The judges seemed wowed by Briggs, especially Luke Bryan.

“Yes, you’re going to Hollywood, I just got chills all over on that one,” Bryan said.

Briggs received praise from a shocked Perry and a big hug from Lionel Richie, who said, “you delivered that, I’m so proud.”

One Twitter user was amazed by the rendition, saying, “So happy he did this great song. He was amazing.” Others were amazed, and happy Briggs went with that song too.

‘American Idol’ Contestant Had Strong Bond to Late Godmother

The 26-year-old Briggs said Betty Morris was there for him, and he said he missed her. He came to the Fox show in honor of the late woman.

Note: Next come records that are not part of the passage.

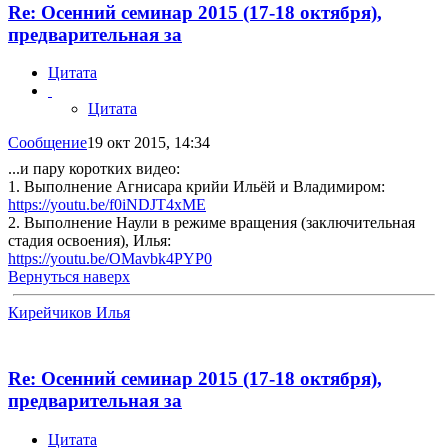
Re: Осенний семинар 2015 (17-18 октября),
предварительная за
Цитата
Цитата
Сообщение
19 окт 2015, 14:34
...и пару коротких видео:
1. Выполнение Агнисара крийи Ильёй и Владимиром:
https://youtu.be/f0iNDJT4xME
2. Выполнение Наули в режиме вращения (заключительная
стадия освоения), Илья:
https://youtu.be/OMavbk4PYP0
Вернуться наверх
Кирейчиков Илья
Re: Осенний семинар 2015 (17-18 октября),
предварительная за
Цитата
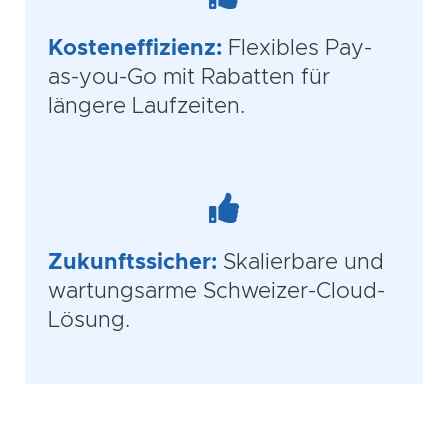
Kosteneffizienz:
Flexibles Pay-
as-you-Go mit Rabatten für
längere Laufzeiten.
Zukunftssicher:
Skalierbare und
wartungsarme Schweizer-Cloud-
Lösung.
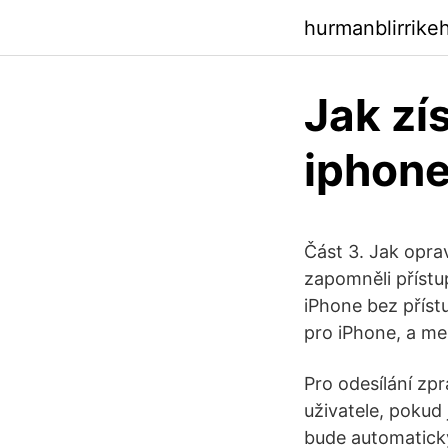
hurmanblirrik
Jak zí
iphone
Část 3. Jak opra
zapomněli přístu
iPhone bez příst
pro iPhone, a me
Pro odesílání zpr
uživatele, pokud 
bude automaticky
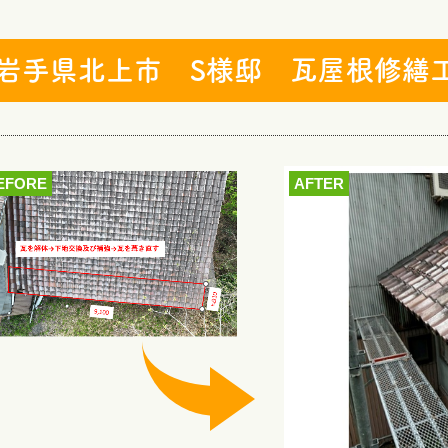
岩手県北上市 S様邸 瓦屋根修繕
EFORE
AFTER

“She played a very big part in my life…. Not a day that I could not call her, and she would be right there for me,” Briggs said.

Briggs talked about his godmother’s fight with sarcoidosis and her death in April.

“She fought for a long time [and] didn’t let anything stop her. She always kept going. To lose her was very hard to deal with,” Briggs continued. 

Briggs aspired to be on the show, fulfilling a dream. He said it was something he and his godmother would talk about quite a bit.

He said the woman with him in spirit, adding he believed “that if I get that golden ticket, she is going to be rejoicing with the angels.”

Briggs, a direct support associate from the North Carolina town of Maxton, performed a cover of the Tasha Cobbs song, “For You Glory.”

He choked back his emotions as he sang while showing off his vocal talents. Perry and Richie seemed to take issue with the young singer’s use of vibrato for the song.

Perry observed Richie’s impression from Briggs.

“Yeah. You know some people can come in and just sing, and then some people come in just let God come through them,” Lionel Richie said. “And your dear friend over there, she was actually standing right next to you while you were singing. I felt every breath of that performance.”

When Bryan asked Briggs how much of a gospel singer he was with a percentage, the young man responded 100 percent.